Pricing pressures are a concern for SMEs


Irish SMEs are showing a strong ability to weather the current storm with improving activity levels, increasing operating profits and a positive outlook for the rest of the year.

That’s according to Linked Finance’s latest SME Confidence Index, based on research by Behaviors & Attitudes.

Pricing pressures pose a challenge, with 42% of companies charging higher prices in Q2 2022, an increase from 39% of respondents in Q1 2022 and 23% in Q2 2021.

Eurozone inflation hit a new record high of 9.1% in August and Irish SMEs are seeking to recoup their higher production costs by raising prices, with only one in three SMEs (30%) reporting declining profits.

This suggests an ability to maintain margins and pass on input cost increases to customers.

The survey also revealed that 82% of companies believed they had performed better or were in line with expectations in the first half of the year: 44% cited better or much better performance than expected, 38% the same, and only 18% of SMEs said performance was better. worse than expected.

Looking to the second half of the year, 62% expect performance to be better than the first half, and 66% of companies report higher or the same operating profits in the second quarter of 2022 compared to at the same time last year.

Overall, the Business Optimism Index score rose slightly to 62 (out of 100) in the quarter, after dropping 7 points from 68 to 61 between Q4 2021 and Q1 2022.

Similar to previous results, the latest index results suggest that the recovery is slower for micro-SMEs (those with 1-3 employees). These companies show the lowest level of increase in operating profits compared to their peers. 25% of micro-SMEs report higher profits, compared to 38% for transitioning SMEs and 48% for medium/large SMEs (more than 10 employees).

Micro businesses also report significantly lower optimism for the future, with only 38% anticipating a better performance in the third quarter, compared to 47% for large SMEs.

The retail and wholesale sector was the slowest to recover, with only 31% of businesses performing better in the second quarter. Retailers also appear to be doing their best to recoup higher input costs, with prices rising 64% in the quarter versus 42% for the overall business.

There are indications that exporters are coming under increasing pressure, reporting a lower score of 58 on the overall confidence index, compared to a higher score of 62 for indigenous businesses. Rising shipping costs and growing Brexit-related bureaucracy are possible reasons for this discrepancy.

Niall O’Grady, CEO of Linked Finance, said Irish SMEs have proven resilient in the face of the continuing challenges of rising inflation and the economic ramifications of war in Ukraine.

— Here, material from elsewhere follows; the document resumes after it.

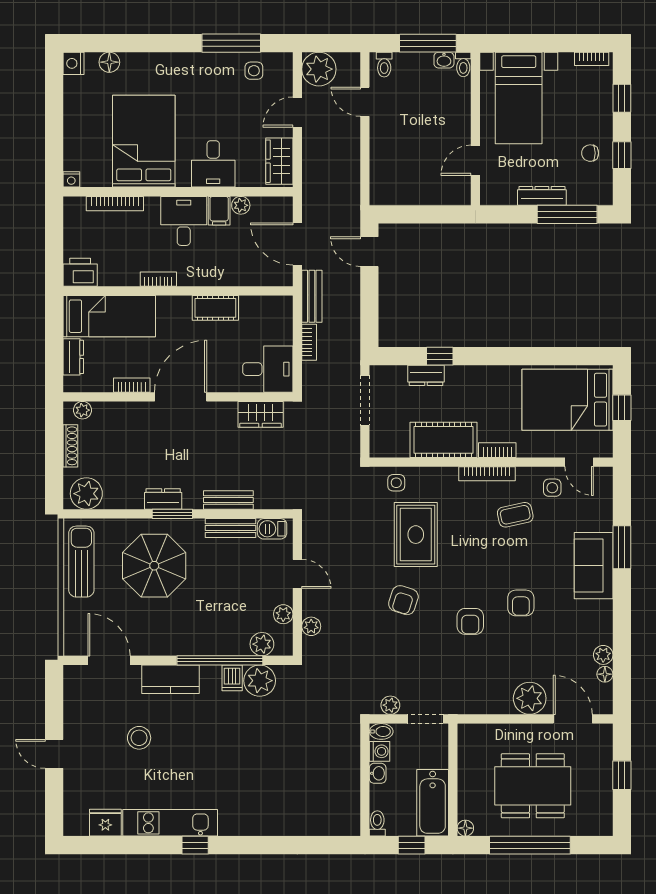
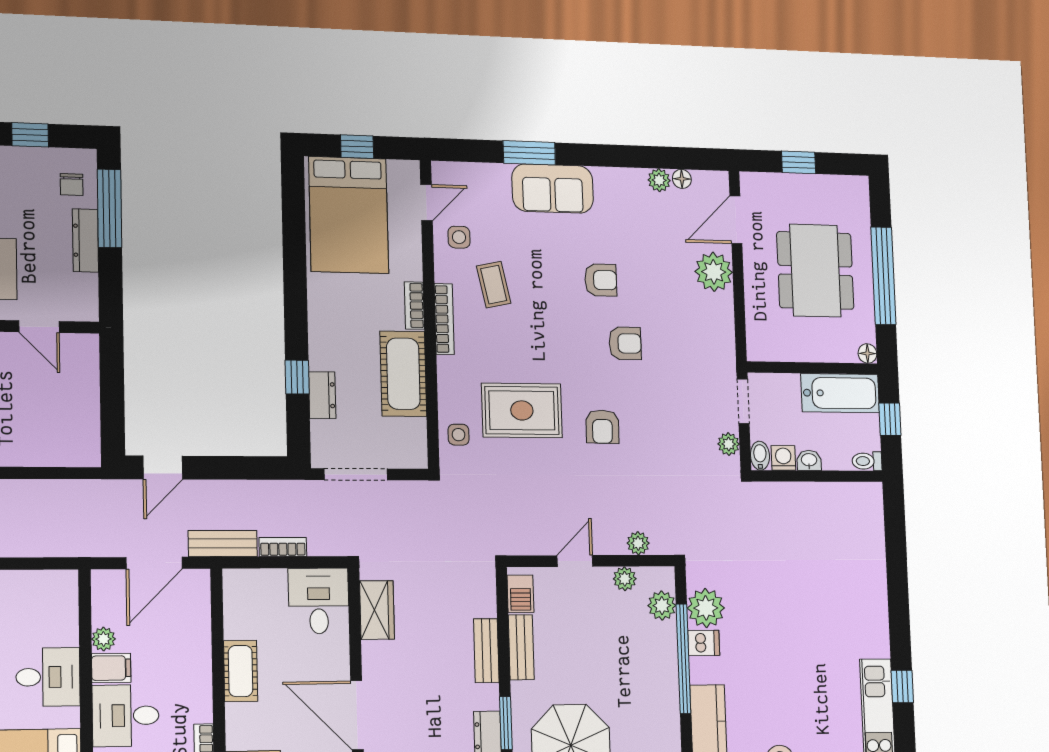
chair: (590, 153) -> (72, 185), moved
wardrobe: (279, 161) -> (43, 588), removed
armchair: (403, 600) -> (602, 427), turned 73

“The major challenge for businesses, especially micro-SMEs and those operating in the retail sector, is to find ways to manage the impact of soaring input costs, a problem that is likely to grow. worsen during the winter period when the use of expensive energies will increase,” Mr O’Grady said.

“We are also seeing some divergence between the experience of SMEs selling in Ireland and those focusing on exporting, with exporters less optimistic about the outlook and beginning to see that the pressures of Brexit and soaring costs of shipping potentially outweigh sustained demand.”